CHARLOTTE, N.C. — Two traditional rivals are joining forces, along with the Susan G. Komen Foundation, to try to put an end to metastatic breast cancer.


What You Need To Know

  • The research grants will be awarded later this year

  • Each grant must involve investigators from UNC and Duke

  • $500,000 will go specifically to looking at disparities between mortality rates in Black and white women

Duke University, the University of North Carolina, and Susan G. Komen are nearing their $1 million goal to start funding research grants.

The grants will require collaborations between Duke and North Carolina’s research facilities, doctors, and resources.

The collaboration between the two research centers will be the first of its kind, according to the foundation.

The end goal is to put a stop to metastatic breast cancer, which can lower five year survival rates for breast cancer patients from 99% to 27%, according to the foundation.

The research grants, once applications are submitted this summer, could help women like Dar Finkelstein.

"In June of 2019, I woke up with a sharp pain across my chest,” Finkelstein recalls, while standing in her kitchen.

She’s taking a break from putting the finishing touches on a new video for her YouTube channel named, Choose to Live With Joy.

Her mission to help others find joy might surprise you, if you knew what Finkelstein is dealing with in her personal life.

The pain was the return of Finkelstein’s breast cancer. This time, the cancer had returned to her bones and is stage 4.

"It has no cure, it is a terminal disease and you have to, for however long your life span is, you have to be on treatment,” Finkelstein says simply.

However, she does not spend too much time thinking about it. She’s too busy.
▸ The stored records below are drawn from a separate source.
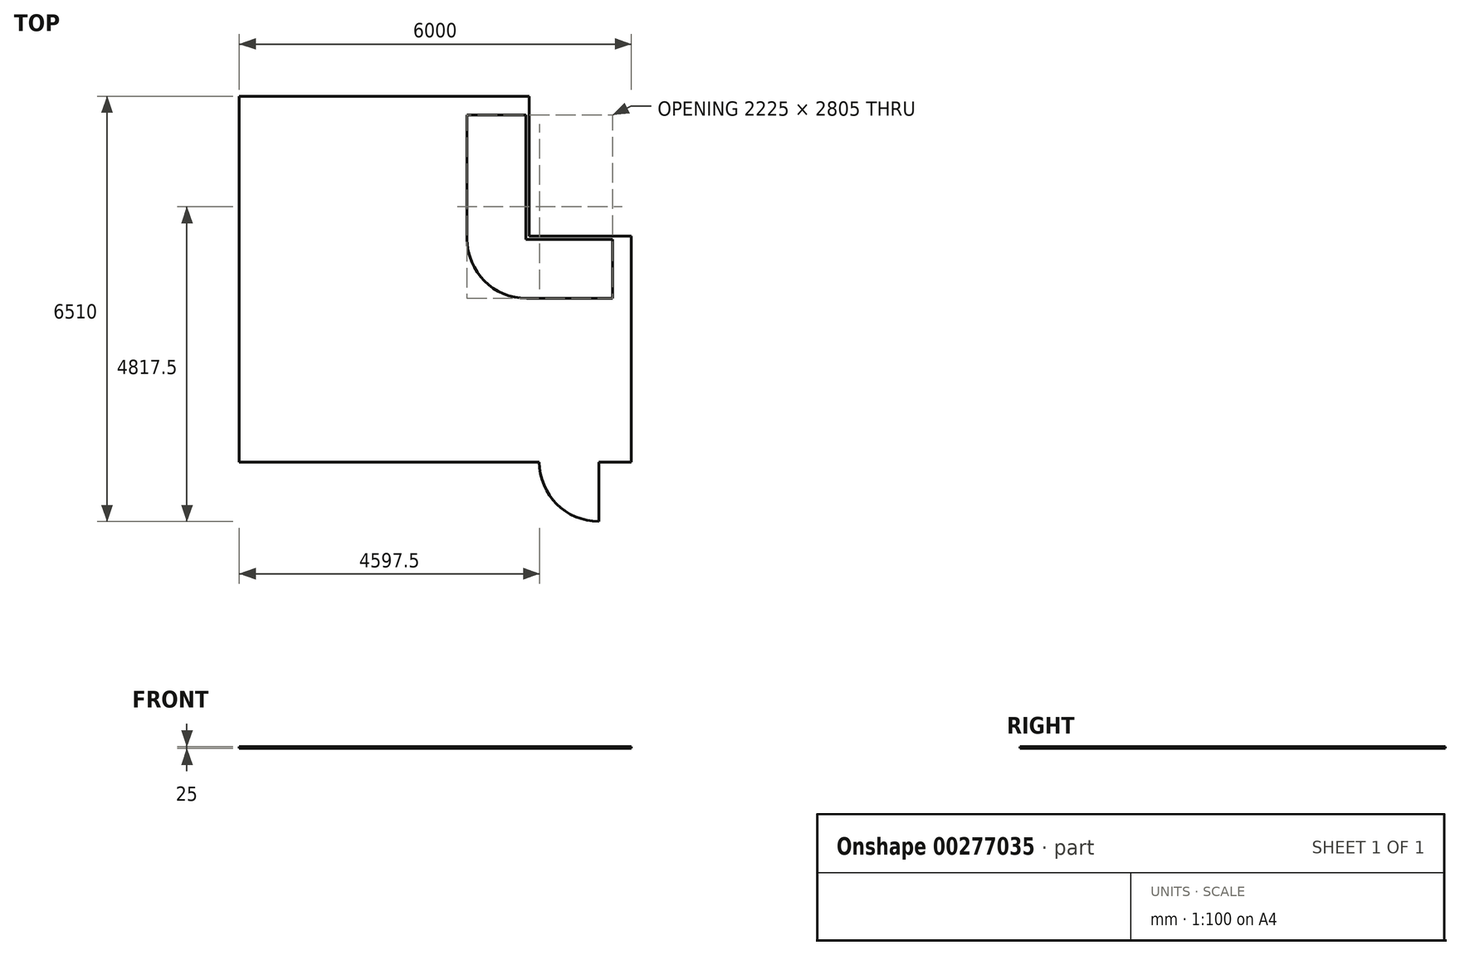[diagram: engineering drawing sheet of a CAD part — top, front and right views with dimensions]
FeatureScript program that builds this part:
annotation { "Feature Type Name" : "Feature", "Feature Type Description" : "" }
export const myFeature = defineFeature(function(context is Context, id is Id, definition is map)
    precondition{}
    {
        {
            var Q0;
            Q0=qCreatedBy(makeId("Top.planeOp"),FACE);
            var sketch = newSketch(context, id + "F0", { "sketchPlane" : qUnion([Q0])});
            skLineSegment(sketch, "E0", {"start": v(-2987.9, 1858.07) * mm, "end": v(-2987.9, -3741.93) * mm});
            skLineSegment(sketch, "E1", {"start": v(-2987.9, -3741.93) * mm, "end": v(1602.1, -3741.93) * mm});
            skLineSegment(sketch, "E2", {"start": v(3012.1, -3741.93) * mm, "end": v(3012.1, -1236.93) * mm});
            skLineSegment(sketch, "E3", {"start": v(3012.1, -1236.93) * mm, "end": v(1407.1, -1236.93) * mm});
            skLineSegment(sketch, "E4", {"start": v(497.1, -326.93) * mm, "end": v(497.1, 1858.07) * mm});
            skLineSegment(sketch, "E5", {"start": v(-2987.9, 1858.07) * mm, "end": v(497.1, 1858.07) * mm});
            skLineSegment(sketch, "E6", {"start": v(497.1, 1858.07) * mm, "end": v(1397.1, 1858.07) * mm});
            skLineSegment(sketch, "E7", {"start": v(3012.1, -1236.93) * mm, "end": v(3012.1, -336.93) * mm});
            skLineSegment(sketch, "E8", {"start": v(1397.1, 1858.07) * mm, "end": v(1397.1, -336.93) * mm});
            skLineSegment(sketch, "E9", {"start": v(1397.1, -336.93) * mm, "end": v(3012.1, -336.93) * mm});
            skLineSegment(sketch, "E10", {"start": v(1397.1, 1858.07) * mm, "end": v(1447.1, 1858.07) * mm});
            skLineSegment(sketch, "E11", {"start": v(1447.1, 1858.07) * mm, "end": v(1447.1, -286.93) * mm});
            skLineSegment(sketch, "E12", {"start": v(3012.1, -336.93) * mm, "end": v(3012.1, -286.93) * mm});
            skLineSegment(sketch, "E13", {"start": v(1447.1, -286.93) * mm, "end": v(3012.1, -286.93) * mm});
            skLineSegment(sketch, "E14", {"start": v(497.1, 1893.07) * mm, "end": v(497.1, 1858.07) * mm});
            skLineSegment(sketch, "E15", {"start": v(497.1, 1893.07) * mm, "end": v(497.1, 1568.07) * mm});
            skLineSegment(sketch, "E16", {"start": v(497.1, 1568.07) * mm, "end": v(497.1, 1278.07) * mm});
            skLineSegment(sketch, "E17", {"start": v(497.1, 1278.07) * mm, "end": v(497.1, 988.07) * mm});
            skLineSegment(sketch, "E18", {"start": v(497.1, 1568.07) * mm, "end": v(1397.1, 1568.07) * mm});
            skLineSegment(sketch, "E19", {"start": v(497.1, 1278.07) * mm, "end": v(1397.1, 1278.07) * mm});
            skLineSegment(sketch, "E20", {"start": v(497.1, 1858.07) * mm, "end": v(947.1, 1858.07) * mm});
            skLineSegment(sketch, "E21", {"start": v(3012.1, -1236.93) * mm, "end": v(2722.1, -1236.93) * mm});
            skLineSegment(sketch, "E22", {"start": v(2722.1, -1236.93) * mm, "end": v(2432.1, -1236.93) * mm});
            skLineSegment(sketch, "E23", {"start": v(2432.1, -1236.93) * mm, "end": v(2142.1, -1236.93) * mm});
            skLineSegment(sketch, "E24", {"start": v(2142.1, -1236.93) * mm, "end": v(1852.1, -1236.93) * mm});
            skLineSegment(sketch, "E25", {"start": v(2722.1, -1236.93) * mm, "end": v(2722.1, -336.93) * mm});
            skLineSegment(sketch, "E26", {"start": v(2432.1, -1236.93) * mm, "end": v(2432.1, -336.93) * mm});
            skLineSegment(sketch, "E27", {"start": v(2142.1, -1236.93) * mm, "end": v(2142.1, -336.93) * mm});
            skLineSegment(sketch, "E28", {"start": v(1852.1, -1236.93) * mm, "end": v(1852.1, -336.93) * mm});
            skPoint(sketch, "E29.visualSharp", {"position": v(497.1, -1236.93) * mm});
            skArc(sketch, "E29.filletArc", {"start": v(497.1, -326.93) * mm, "mid": v(763.64, -970.4) * mm, "end": v(1407.1, -1236.93) * mm});
            skPoint(sketch, "E30.visualSharp", {"position": v(947.1, 168.07) * mm});
            skLineSegment(sketch, "E31", {"start": v(497.1, 988.07) * mm, "end": v(1397.1, 988.07) * mm});
            skLineSegment(sketch, "E32", {"start": v(497.1, 988.07) * mm, "end": v(497.1, 698.07) * mm});
            skLineSegment(sketch, "E33", {"start": v(497.1, 698.07) * mm, "end": v(497.1, 408.07) * mm});
            skLineSegment(sketch, "E34", {"start": v(497.1, 408.07) * mm, "end": v(497.1, 118.07) * mm});
            skLineSegment(sketch, "E35", {"start": v(497.1, 698.07) * mm, "end": v(1397.1, 698.07) * mm});
            skLineSegment(sketch, "E36", {"start": v(497.1, 408.07) * mm, "end": v(1397.1, 408.07) * mm});
            skLineSegment(sketch, "E37", {"start": v(497.1, 118.07) * mm, "end": v(1397.1, 118.07) * mm});
            skLineSegment(sketch, "E38", {"start": v(947.1, 1858.07) * mm, "end": v(947.1, 118.07) * mm});
            skLineSegment(sketch, "E39", {"start": v(3012.1, -336.93) * mm, "end": v(3012.1, -786.93) * mm});
            skLineSegment(sketch, "E40", {"start": v(947.1, 1858.07) * mm, "end": v(947.1, -281.93) * mm});
            skPoint(sketch, "E41.orphan", {"position": v(1852.1, -786.93) * mm});
            skLineSegment(sketch, "E42", {"start": v(1402.1, -736.93) * mm, "end": v(3012.1, -736.93) * mm});
            skPoint(sketch, "E43.visualSharp", {"position": v(947.1, -736.93) * mm});
            skArc(sketch, "E43.filletArc", {"start": v(947.1, -281.93) * mm, "mid": v(1080.38, -603.67) * mm, "end": v(1402.1, -736.93) * mm});
            skLineSegment(sketch, "E44", {"start": v(3012.1, -3741.93) * mm, "end": v(2512.1, -3741.93) * mm});
            skPoint(sketch, "E45.end.orphan", {"position": v(1602.1, -3741.93) * mm});
            skLineSegment(sketch, "E46.trimOffspring", {"start": v(2512.1, -3741.93) * mm, "end": v(3012.1, -3741.93) * mm});
            skArc(sketch, "E47", {"start": v(1602.1, -3741.93) * mm, "mid": v(1868.64, -4385.4) * mm, "end": v(2512.1, -4651.93) * mm});
            skLineSegment(sketch, "E48", {"start": v(2512.1, -3741.93) * mm, "end": v(2512.1, -4651.93) * mm});
            skSolve(sketch);
        }
        {
            var Q0;
            Q0 = qSketchRegion(id + "F0", true);
            extrude(context, id + "F1", {"entities" : qUnion([Q0]), "depth" : 25 * mm});
        }
    });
Finkelstein runs Facebook and YouTube pages, produces and hosts a podcast segment, and manages a support group to help others find joy. Some of the pages are devoted to helping metastatic breast cancer patients find joy, others are hoping to help all of us find joy.

“I’ve decided after I’ve had my diagnosis of metastatic breast cancer, that I was going to have joy in my life and I was going to share that joy with other people,” Finkelstein says.

Some days, it’s harder to find joy than others.

Doctors are worried Finkelstein’s cancer is progressing, meaning she could have to switch treatments soon.

“There’s a huge wide variety of treatments now, because of research that’s happened in the past,” Finkelstein adds.

But the clock is always ticking. Finkelstein is concerned about switching treatments, since it can be expected each new treatment lasts a shorter time than the first one.

Susan G. Komen, Duke, and North Carolina are hoping to add more ammunition to the fight, or put a stop to it altogether.

A recent $500,000 donation from Blue Cross and Blue Shield of North Carolina brought them close to their goal of $1 million for metastatic breast cancer research grants.

The $500,000 from Blue Cross and Blue Shield of North Carolina will specifically go to fund research grants examining disparities between mortality rates in Black women compared to white women with metastatic breast cancer.

Duke University medical researcher and Ph.D. Donald McDonnell says the research is desperately needed.

"These projects won’t look at prevention, they won’t look at treatments for all types of cancer. We are focused on metastatic breast cancer. The cancer that kills most women,” McDonnell says over a Zoom call.

McDonnell says the grant applications should come in this summer, with the first approvals and money sent out by the fall.

“All the money, first of all, has been generated in North Carolina for this initiative and then all the research, at least for the first year, must be spent on a project that is a collaborative project with investigators from both Duke and UNC working together,” McDonnell says with a smile, adding they’ll have to be old rivalries to the side.

McDonnell also emphasized the $500,000 headed directly to research aimed at helping Black women.

“Women of African American descent are more prone to get a type of breast cancer called triple-negative breast cancer, the type of breast cancer we’re more associating with younger women, and that type of breast cancer is one of those cancers we have a particularly hard time dealing with,”McDonnell explains.

The collaboration was the result of Development Director Pam Kohl, who McDonnell says came up with the idea at an event featuring experts from both Universities.

She took the idea and ran with it, setting a goal to raise $1 million and put it directly back into research based out of North Carolina, adds McDonnell.

The grant applications will be reviewed by the Komen Scientific Advisory Board.

At the end of the day, it’s giving Finkelstein a reason to hope.

"I made up my mind I was going to have a joyful life no matter how many months or years that I have left,” she says on her sunny back porch.

Donations are still being accepted and the MBC Collaborative Research Initiative hopes to continue into future years.